I think one of the strongest points of the show is how it manages to critique stuff without being disrespectful. It doesn’t touch too much on religion, at least not directly, but it clearly has a lot to say about how nonsensical the finality of an afterlife where your actions over one lifetime determine your treatment for literal eternity is. It would have been good if it could have commented a tiny bit more directly on that, if only so it could hold Jude’s attention a bit better, but they also didn’t want the show to be a whole critique of just Christianity or something, which is what most people think of when they think about religion. I think it’s okay, since the whole show is basically a commentary on the whole idea of the afterlife. But it’s also a commentary on the idea that philosophy can inherently make you a good person—that’s part of the premise of a lot of the show, which kind of made me cringe at first because “being a good person” is really not the point of any branch of philosophy, and pretending that it is is really reductionist and kind of silly, but that all gets undermined pretty early when it becomes clear that while taking the time to understand the interplay between your choices and their consequences is definitely worth doing, actually being a good person is just about doing good stuff, not about reading a lot of Kant (thank God).

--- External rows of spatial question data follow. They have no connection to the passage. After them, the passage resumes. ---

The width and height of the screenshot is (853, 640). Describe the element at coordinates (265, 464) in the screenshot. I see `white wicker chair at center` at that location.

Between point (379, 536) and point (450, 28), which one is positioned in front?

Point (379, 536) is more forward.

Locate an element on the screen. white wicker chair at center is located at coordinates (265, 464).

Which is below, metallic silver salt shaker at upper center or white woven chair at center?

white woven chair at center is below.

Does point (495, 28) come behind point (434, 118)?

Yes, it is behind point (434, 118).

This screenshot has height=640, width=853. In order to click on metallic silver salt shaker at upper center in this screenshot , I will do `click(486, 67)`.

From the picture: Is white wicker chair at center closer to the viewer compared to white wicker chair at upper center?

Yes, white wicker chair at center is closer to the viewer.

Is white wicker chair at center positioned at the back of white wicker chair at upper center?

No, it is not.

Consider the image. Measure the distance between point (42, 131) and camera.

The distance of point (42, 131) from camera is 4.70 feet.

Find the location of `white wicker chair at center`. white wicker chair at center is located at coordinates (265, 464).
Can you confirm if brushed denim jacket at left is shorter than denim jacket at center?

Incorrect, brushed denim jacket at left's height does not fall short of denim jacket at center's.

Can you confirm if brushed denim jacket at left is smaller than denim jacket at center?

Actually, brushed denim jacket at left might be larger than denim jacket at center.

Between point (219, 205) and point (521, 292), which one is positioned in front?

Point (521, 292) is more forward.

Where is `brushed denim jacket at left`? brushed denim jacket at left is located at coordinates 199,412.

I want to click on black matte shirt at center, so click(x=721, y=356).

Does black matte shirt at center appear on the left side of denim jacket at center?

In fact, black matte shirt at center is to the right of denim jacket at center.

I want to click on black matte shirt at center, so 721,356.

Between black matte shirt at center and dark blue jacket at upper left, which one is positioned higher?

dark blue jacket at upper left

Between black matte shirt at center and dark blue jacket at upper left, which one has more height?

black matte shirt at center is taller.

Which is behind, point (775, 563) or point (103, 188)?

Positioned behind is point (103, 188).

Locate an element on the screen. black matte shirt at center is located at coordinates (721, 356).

The other really strong element in the show, I think, is the way it handles relationships. It introduces this soulmate concept at the very beginning, which is then revealed to be bullshit, except that it kind of comes back later on in the form that you choose a soulmate, and it’s work, and honestly, I think that’s a really meaningful thing. It’s a really seductive idea, that the universe has picked out someone for each of us to be with in a fated way, and it’s really romantic to imagine finding that person, but relationships aren’t easy like that. You have to work just to maintain them, and if you want someone to be your soulmate, you have to put the effort in to make that happen. Even though Eleanor and Chidi are a boring heterosexual couple (in a show where the writers wer kind of tone-deaf when they flirted with Eleanor flirting Tahani in a way where it sometimes wasn’t clear if it was actually signalling queerness or just queerbaiting), watching them get together over and over again every time they lose their memories is really nice, because you get the sense that yes, they should be together, not because the universe fated it for them, but because they’re actively overcoming all these obstacles to be together. They really do deserve the happily ever after that they get.
In the end, the show earns a legitimately happy ending, in a way that’s really satisfying and leaves you feeling good about yourself and the show. And that more than anything is, I think, the highest praise I can give the show. It made me feel like, yes, everything really is fine.